The bloody signature to his season came less than two weeks into his return when Cleveland Indians catcher Sandy Alomar smashed a laser shot back at the mound. Mussina probably averted catastrophic injury by tilting his head downward at the last microsecond; however, the sight still sickened several players and caused first base coach Carlos Bernhardt to weep in the dugout.

At the time, Mussina's wife, Jana, was seven months along in a difficult pregnancy with the couple's first child. Thankfully, she didn't attend the May 15 start.

"The club did a great job right after it happened," Mussina recalls, citing head trainer Richie Bancells and former assistant general manager Kevin Malone, who had stayed home with the flu that night. "They told everybody what was going on."

Mussina still wears a jagged scar, but at least the mental bruises have mostly healed. For a time after returning last June, Mussina recoiled after every pitch. The motion wasn't obvious except to anyone watching for a telltale sign.

Mussina, who never denied the difficulty of returning from the grisly injury, still recalls the sense of vulnerability that greeted him at the mound every inning.

"When I first came back, every ball I threw I wondered whether it was going to come back and hit me," admitted Mussina, who was 2-3 with a 5.63 ERA in his first five starts following the incident. "Eventually it got better, but I still [flinched] whenever a ball came back at me."

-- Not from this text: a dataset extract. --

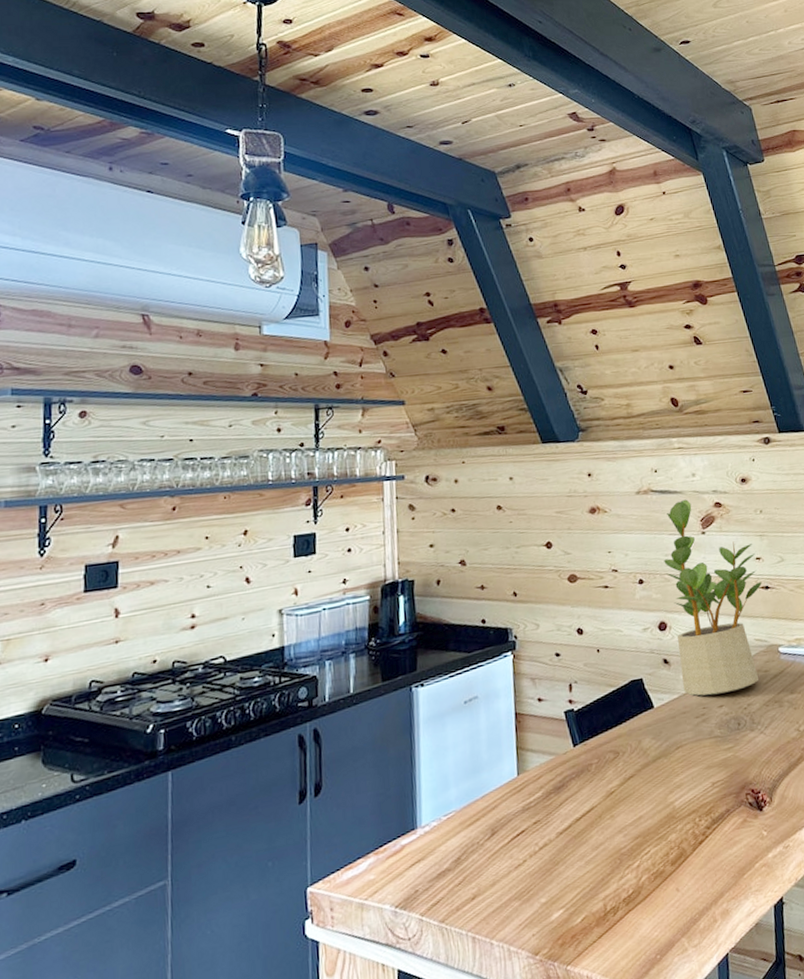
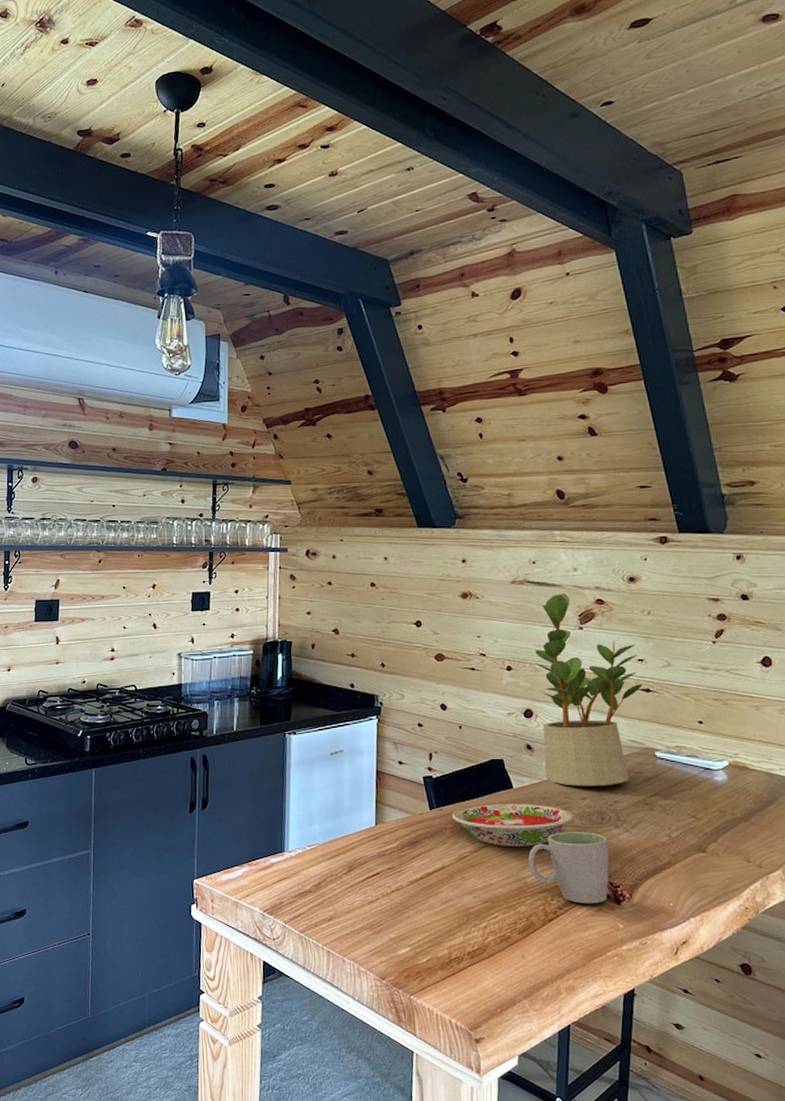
bowl: none [596,719,713,774] -> present [452,803,573,847]
mug: none [674,740,751,819] -> present [528,832,609,904]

Entering his ninth season in Baltimore, Mussina owns 118 wins but doesn't possess a 20-win campaign, a Cy Young Award or a glitzy contract many would associate with one of the game's most consistent pitchers. As for a 20-win season and a Cy Young, he says, "If I don't get one, I don't think that will make my career a failure." As for his three-year, $20.475 million contract, his agent, Arn Tellem, has mentioned reworking something before it expires after the 2000 season.

"I think it's going to happen. I can't say when," Mussina says of a new deal. "My contract's going to run out eventually. I think I play a pretty important role on the team, as proven last year by missing just a half dozen starts."

Mussina signed what union chief Don Fehr termed a "garden-variety" deal almost two years ago that has since been dwarfed by Kevin Brown's seven-year, $105 million package with the Los Angeles Dodgers. Mussina has 66 wins the past four years to Brown's 61. Brown had a 21-win season in 1992 but lacks a Cy Young.

"I won't even make them give me the 15 free round-trip flights back home," the Montoursville, Pa., resident quipped, referring to Brown's Macon-to-Los Angeles charter arrangement with the Dodgers.

Even the Orioles' No. 2 starter, Scott Erickson, possesses greater security, getting a precedent-setting five-year extension last May. When Mussina signed, the Orioles still clung to a policy of giving pitchers no more than three years.

"I'm not going to sit around and pout about it. I'm well-compensated. Maybe somebody else is making more, but that always happens. You get the best contract and 15 minutes later somebody tops that. I'm satisfied I'll eventually get what I've earned," Mussina says, adding with a jab, "I'm not holding out if we don't renegotiate."

Now 30, Mussina says he wants to finish his career in Camden Yards. He also wants to finish playing for a contender, something he believes majority owner Peter Angelos assures. "I don't know what he wants to do down the road. Maybe three years from now he starts trading people away and rebuilding. But I can't imagine that. In the time I've been involved with him, rebuilding hasn't been an issue unless he's making a hotel somewhere," Mussina said.